Correlation Between Stepan and Brunswick
Can any of the company-specific risk be diversified away by investing in both Stepan and Brunswick at the same time? Although using a correlation coefficient on its own may not help to predict future stock returns, this module helps to understand the diversifiable risk of combining Stepan and Brunswick into the same portfolio, which is an essential part of the fundamental portfolio management process.
By analyzing existing cross correlation between Stepan Company and Brunswick, you can compare the effects of market volatilities on Stepan and Brunswick and check how they will diversify away market risk if combined in the same portfolio for a given time horizon. You can also utilize pair trading strategies of matching a long position in Stepan with a short position of Brunswick. Check out your portfolio center. Please also check ongoing floating volatility patterns of Stepan and Brunswick.
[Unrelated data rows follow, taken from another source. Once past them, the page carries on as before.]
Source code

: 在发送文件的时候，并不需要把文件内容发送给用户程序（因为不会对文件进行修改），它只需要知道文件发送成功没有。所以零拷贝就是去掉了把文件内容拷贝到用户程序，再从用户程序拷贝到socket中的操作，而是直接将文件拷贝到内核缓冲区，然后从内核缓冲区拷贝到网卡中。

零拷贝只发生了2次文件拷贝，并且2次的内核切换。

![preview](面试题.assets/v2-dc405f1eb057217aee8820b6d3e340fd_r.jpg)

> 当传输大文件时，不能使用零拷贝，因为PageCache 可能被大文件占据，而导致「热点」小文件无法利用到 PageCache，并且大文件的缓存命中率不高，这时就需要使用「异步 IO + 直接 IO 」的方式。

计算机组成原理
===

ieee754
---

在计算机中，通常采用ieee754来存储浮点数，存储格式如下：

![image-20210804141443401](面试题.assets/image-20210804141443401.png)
Diversification Opportunities for Stepan and Brunswick
Very poor diversification
The 3 months correlation between Stepan and Brunswick is 0.81. Overlapping area represents the amount of risk that can be diversified away by holding Stepan Company and Brunswick in the same portfolio, assuming nothing else is changed. The correlation between historical prices or returns on Brunswick and Stepan is a relative statistical measure of the degree to which these equity instruments tend to move together. The correlation coefficient measures the extent to which returns on Stepan Company are associated (or correlated) with Brunswick. Values of the correlation coefficient range from -1 to +1, where. The correlation of zero (0) is possible when the price movement of Brunswick has no effect on the direction of Stepan i.e., Stepan and Brunswick go up and down completely randomly.
Pair Corralation between Stepan and Brunswick
Considering the 90-day investment horizon Stepan Company is expected to generate 0.93 times more return on investment than Brunswick. However, Stepan Company is 1.07 times less risky than Brunswick. It trades about -0.11 of its potential returns per unit of risk. Brunswick is currently generating about -0.18 per unit of risk. If you would invest 7,686 in Stepan Company on September 28, 2024 and sell it today you would lose (978.00) from holding Stepan Company or give up 12.72% of portfolio value over 90 days.
Time Period | 3 Months [change] |
Direction | Moves Together |
Strength | Strong |
Accuracy | 100.0% |
Values | Daily Returns |
Stepan Company vs. Brunswick
Performance |
Timeline |
Stepan Company |
Brunswick |
Stepan and Brunswick Volatility Contrast
Predicted Return Density |
Returns |
Pair Trading with Stepan and Brunswick
The main advantage of trading using opposite Stepan and Brunswick positions is that it hedges away some unsystematic risk. Because of two separate transactions, even if Stepan position performs unexpectedly, Brunswick can make up some of the losses. Pair trading also minimizes risk from directional movements in the market. For example, if an entire industry or sector drops because of unexpected headlines, the short position in Brunswick will offset losses from the drop in Brunswick's long position.The idea behind Stepan Company and Brunswick pairs trading is to make the combined position market-neutral, meaning the overall market's direction will not affect its win or loss (or potential downside or upside). This can be achieved by designing a pairs trade with two highly correlated stocks or equities that operate in a similar space or sector, making it possible to obtain profits through simple and relatively low-risk investment.Brunswick vs. Amer Sports, | Brunswick vs. Ralph Lauren Corp | Brunswick vs. Under Armour C | Brunswick vs. Dogness International Corp |
Check out your portfolio center.Note that this page's information should be used as a complementary analysis to find the right mix of equity instruments to add to your existing portfolios or create a brand new portfolio. You can also try the Portfolio Backtesting module to avoid under-diversification and over-optimization by backtesting your portfolios.